Os não-ditos de “Midnight Special” também abrem espaço para que tanto um fã de histórias de alienígenas quanto uma pessoa religiosa se sintam contemplados pelo tratamento dos sentidos pretendidos ao filme. Aos religiosos, aliás, o longa presta um serviço importante: lidar com questões do mundo espiritual sem uma pegada doutrinária, com a sensibilidade e introspecção que o tema exige e que produções como um “Deus não está morto”, por exemplo, sequer sonhou em alcançar.

Ok, o filme tem figuras questionáveis, como o pastor interpretado por Sam Sheppard, que estoca armas em sua comunidade e elege capangas para trazer Alton de volta ao seu domínio. Porém, há ali também as pessoas simples  do grupo, que podem ter de estranho as vestimentas e penteados ultrapassados, remetendo ao visual que tradicionalmente se associa aos mórmons, mas seus modos de expressão e a fé que eles tem na criança são facilmente assimiláveis ao espectador, pois evocam em menor escala o fanatismo e em maior, a busca por respostas e conforto, sensação essa experimentada por figuras como Elden (David Jensen), um dos ex-comunitários que passa pelo caminho dos fugitivos.

As camadas de “Midnight Special” perpassam ainda a dinâmica das relações familiares, o que enriquece o filme e retoma um item de verdadeira obsessão na filmografia de Nichols. Alton busca suas origens, celestiais ou alienígenas, que sejam, enquanto que seus pais seguem o mais instintivo impulso de protege-lo, numa clara metáfora religiosa. Ainda assim, o que reverbera é o sentimento puro de cuidado e amor familiar em meio as adversidades.

Let the midnight special/shine a light on me

Ao desvelar essas camadas de sentidos, quem definitivamente mais ganha são os cinéfilos. Observando o filme em blocos, brilha primeiro a atuação. A direção concisa de Nichols conduz com maestria o reduzido elenco, encabeçado novamente por Michael Shannon, que não precisa nunca pesar a mão no drama ao mostrar-se como um pai que faria tudo por seu filho. A resiliência da personagem de Dunst segue pela mesma linha, enfrentando o dilema de ver o filho partir novamente. O pequeno Lieberher segue o estilo comedido de interpretação dos colegas adultos e cria uma figura mística, mas sóbria, dando total realismo aos momentos em que ele conduz os passos dos mais velhos na jornada de “Midnight special”.

Já Joel Edgerton assume uma posição análoga a do espectador: interpretando um amigo de infância de Roy com quem ele não mantinha contato há anos, Lucas se vê envolvido na trama a partir do mesmo salto de fé que Nichols exige do espectador para que este compre a proposta do filme. O salto é um convite também ao personagem de Adam Driver, que aqui mostra versatilidade ao abrir mão da pegada mais expansiva de muitas de suas atuações, em nada lembrando, por exemplo, a teatralidade de seu trágico vilão Kylo Ren na franquia Star Wars. De quebra, o plot twist de Sevier faz com que a participação menor do ator no filme seja bem marcante.

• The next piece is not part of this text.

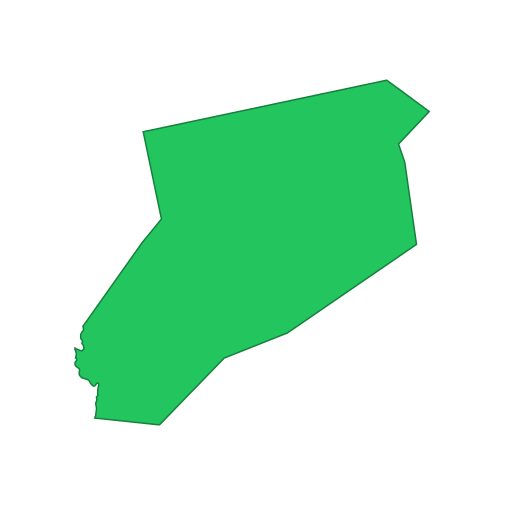 Bicurga, Centro Sur, Equatorial Guinea (Albers equal-area conic projection), rotated 168°
{"feature_id": "11065452B87560810385120", "entity_name": "Bicurga", "entity_type": "district", "adm_level": 2, "iso_a3": "GNQ", "parent_name": "Equatorial Guinea", "parent_adm1": "Centro Sur", "projection": "albers", "projection_center": [10.52, 1.549], "detail": "fine", "context": "isolated", "style": "filled", "palette": "green", "viewbox_px": 512, "rotation_deg": 168, "n_neighbors": 0, "source": "geoboundaries", "source_scale": "gbopen_adm2", "svg_char_len": 1470}
<svg xmlns="http://www.w3.org/2000/svg" viewBox="0 0 512 512"><g transform="rotate(168 256 256)"><path d="M447.4,131.0L387.2,111.4L385.4,111.0L308.3,162.8L241.3,174.2L194.9,193.4L96.6,234.0L94.4,266.6L92.6,293.0L91.0,316.5L93.3,335.9L56.5,361.3L65.9,371.9L75.8,383.1L91.6,400.8L112.7,400.8L261.9,400.9L340.5,401.0L340.8,311.8L364.3,293.0L439.9,223.2L439.9,221.9L440.0,219.5L441.5,218.3L442.3,217.5L443.6,216.0L444.2,214.2L444.3,213.0L444.5,212.5L444.5,211.7L444.2,210.8L443.7,209.9L443.3,208.4L443.8,208.0L444.4,206.9L444.3,206.3L443.7,205.3L443.4,203.1L443.5,201.8L444.0,200.5L444.8,200.2L445.6,199.5L446.6,199.7L447.6,200.1L448.9,201.1L450.0,201.7L451.1,202.5L452.1,203.6L452.5,202.5L452.2,200.7L452.1,199.8L452.0,198.2L452.5,196.6L452.6,195.8L453.3,194.7L453.7,193.7L453.2,193.4L452.9,192.8L452.9,191.8L453.2,191.2L455.1,189.6L455.5,187.8L455.5,186.5L454.6,185.1L453.6,184.0L452.2,182.2L452.4,180.8L453.2,178.7L453.5,177.4L453.4,176.0L452.3,173.9L451.4,172.9L449.3,171.8L448.3,171.2L446.8,170.3L446.0,169.8L445.3,168.9L444.7,167.6L444.6,166.8L444.3,165.7L443.4,164.2L442.5,162.9L441.6,162.4L440.6,162.5L437.9,164.7L436.8,164.4L436.4,163.3L438.7,157.9L438.7,157.3L439.2,155.9L439.4,154.0L439.5,152.6L440.0,152.1L440.8,151.7L441.3,151.4L441.5,150.3L441.5,149.2L441.6,148.1L442.1,147.3L442.8,146.5L443.5,144.7L443.6,142.1L443.6,140.3L443.9,139.3L444.4,137.8L444.9,136.6L445.5,134.8L446.0,133.3L447.4,131.0Z" fill="#22c55e" stroke="#15803d" stroke-width="1.5"/></g></svg>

“Midnight special” faz ressoar aos cinéfilos itens queridos de nossa informal formação. O filme funciona como uma discreta homenagem a obras como “Contatos imediatos de terceiro grau” (1977) e “The Twilight Zone” (1964). Aponta para os momentos iniciais da carreira de Steven Spielberg e evoca, nas cores e detalhes da direção de arte, um clima retrô dos anos 1970,  algo que até mesmo o título do filme referencia por ser o mesmo de uma canção do Creedence Clearwater Revival.

Por mais sóbria que seja a atmosfera do filme, o que contribui para que a suspensão de descrença funcione de mãos dadas com a pegada realista da condução do filme, Nichols nunca comete o (suposto) erro de deixar “Midnight Special” frio demais ao espectador médio. Para isso, ele amplifica os momentos de maior ação e violência ao deixa-los apoteóticos, porém breves em duração. É o que acontece quando a caçada a Alton se intensifica, por exemplo, ou quando o menino ameaça perder o controle de seus poderes. A exceção é a belíssima sequência final; sem mais detalhes, digamos que o diretor toma sem pressa longos minutos para maravilhar o público e fechar o ciclo da aventura de Alton. E é esse o sentimento que o filme imprime a nós quando os créditos sobem: a maravilha de ver uma obra que realmente quer que sintamos algo, independente de nossas leituras sobre ela.